I hope the Minister will borrow more money in order to provide this service. I do not want him to borrow money in order to give free postage or anything like that. I want him to borrow it for capital purposes, in other words for the erection of telephone poles and everything else that is necessary in order to provide people with telephones. In this way employment would be created and the number on the unemployed register would be reduced and, in addition, a service would be provided for which people will pay. In my constituency there are hundreds of people who have applied for telephones and who will give the Minister not only this year's rent but five or six years' rent. That would be the ideal solution to the problem the Minister has. If the Minister did that there would be no necessity to come back to the House at the end of 1976 and glibly state that he requires a 30 per cent increase in postal charges and a 35 per cent increase in telephone charges. On 1st January the increased charges will apply. I hope that during 1976 the Minister will think of borrowing and borrowing. I do not want the Minister to quote me somewhere as saying that we should borrow more money. I want the Government to borrow money for capital investment as we did in the past, and get a return from it. The money should be invested in housing, in providing a telephone service, and so on. I do not want the Government to borrow money in order to pay Deputies or civil servants or anything like that because that is current account expenditure. Where would we get that money next year? I want to be on the record as saying that the Government should borrow for capital expenditure by this Department. That would solve all the Minister's problems at the end of next year.
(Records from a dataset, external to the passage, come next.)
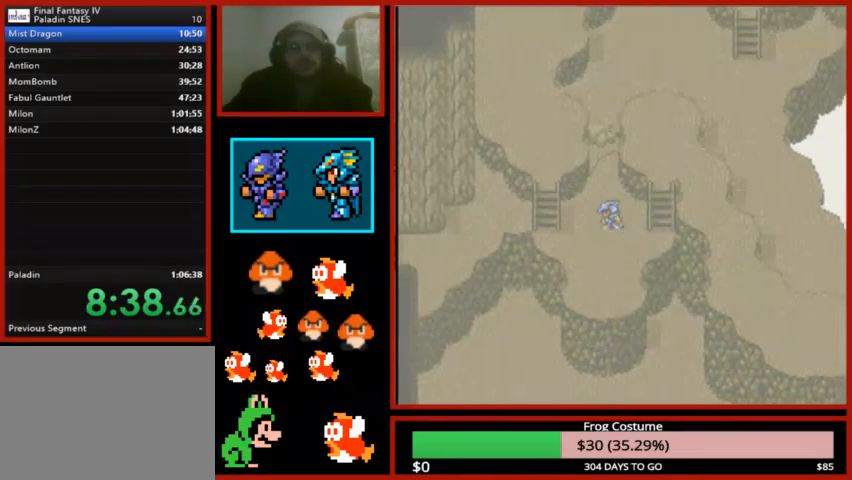
{"buttons": ["DPAD_UP"], "left_stick": "center", "right_stick": "center", "events": [[467, "DPAD_LEFT", "up"], [500, "DPAD_UP", "down"]]}
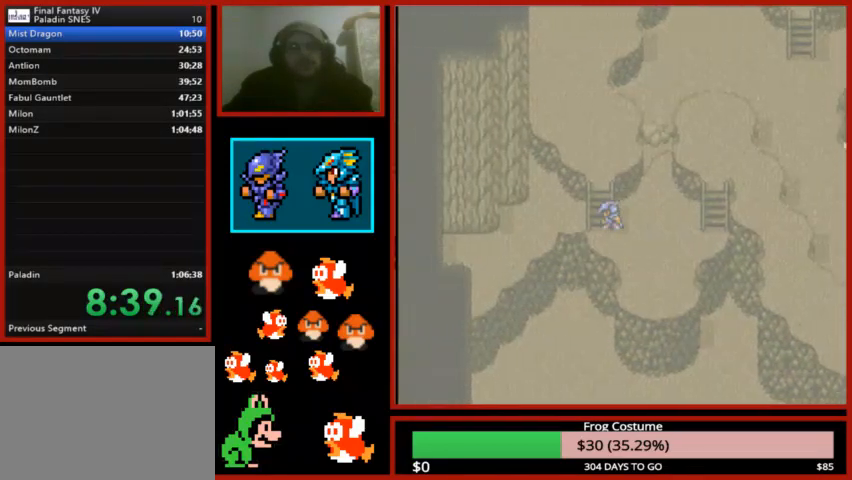
{"buttons": ["DPAD_UP"], "left_stick": "center", "right_stick": "center", "events": []}
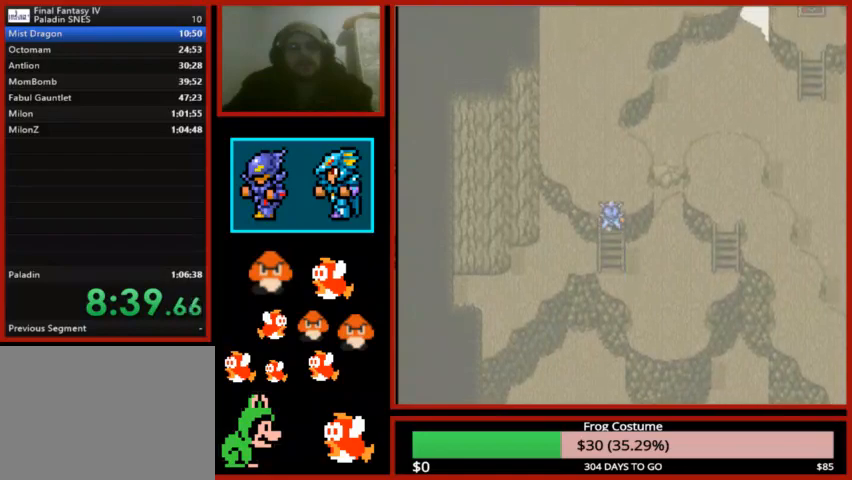
{"buttons": ["DPAD_UP"], "left_stick": "center", "right_stick": "center", "events": []}
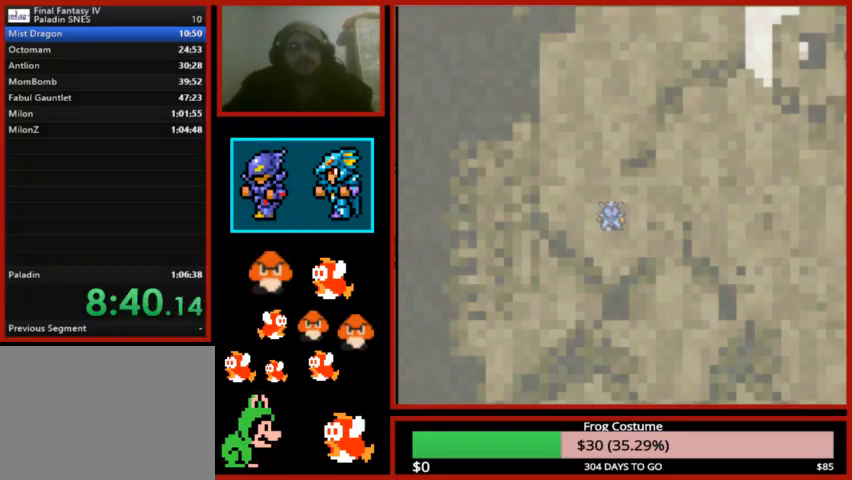
{"buttons": [], "left_stick": "center", "right_stick": "center", "events": [[433, "DPAD_UP", "up"]]}
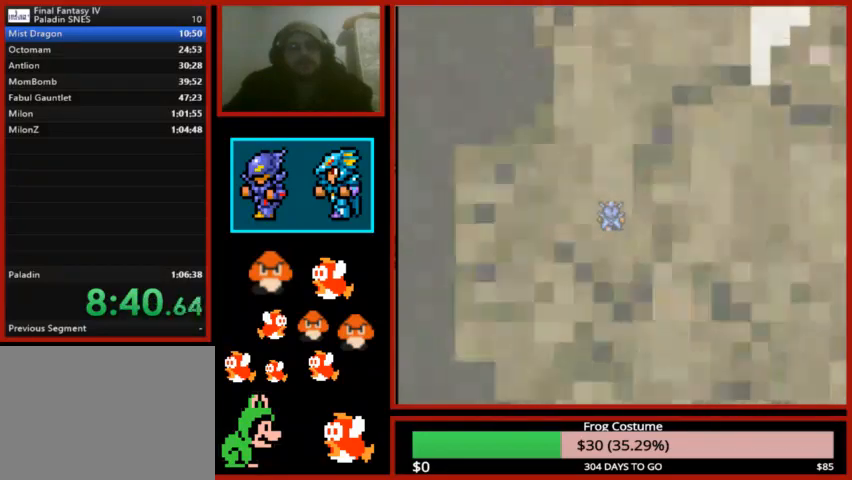
{"buttons": ["L1", "R1"], "left_stick": "center", "right_stick": "center", "events": [[67, "CIRCLE", "down"], [133, "CIRCLE", "up"], [233, "L1", "down"], [367, "R1", "down"]]}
We borrowed many times more than our predecessors did for telephone capital development—many, many times more.

(Dublin Central): This motion was not put down for political advantage. The terms of the motion have already been read out in this House. We said we deplored the increase and asked the Minister to submit his proposed increases to the National Prices Commission. That was the reason I put down this motion when the Minister announced the decision a week ago.

Last night I listened to the Minister for the Public Service and this evening I listened with interest to the Minister for Posts and Telegraphs justifying the increases. I was rather disappointed that the Minister for the Public Service could offer no hope for curbing public expenditure which is part and parcel of the increases the Minister mentioned for his Department. The only solution the Minister for the Public Service could offer was that there would have to be massive redundancies within the Department of Posts and Telegraphs. I reject that policy in Government circles as I would reject it in the private sector, because that is the last resort.

In today's inflationary age, people's livelihood is of vital importance. We should be able to guarantee them a decent standard of living. The primary purpose of any Government is to create employment and to protect those already employed. I reject the attitude of the Minister for the Public Service to this. I would like to think that this debate would help streamline a course for the future.

There is a huge capital investment about to take place in the telecommunications world. I welcome this development. Over the next five years the Minister will have available to him £175 million to develop our telephone system. This is an enormous capital investment and, as it is an investment of a capital nature, it will be the duty of the Minister to ensure that it will at least pay its way and that interest can be paid on it.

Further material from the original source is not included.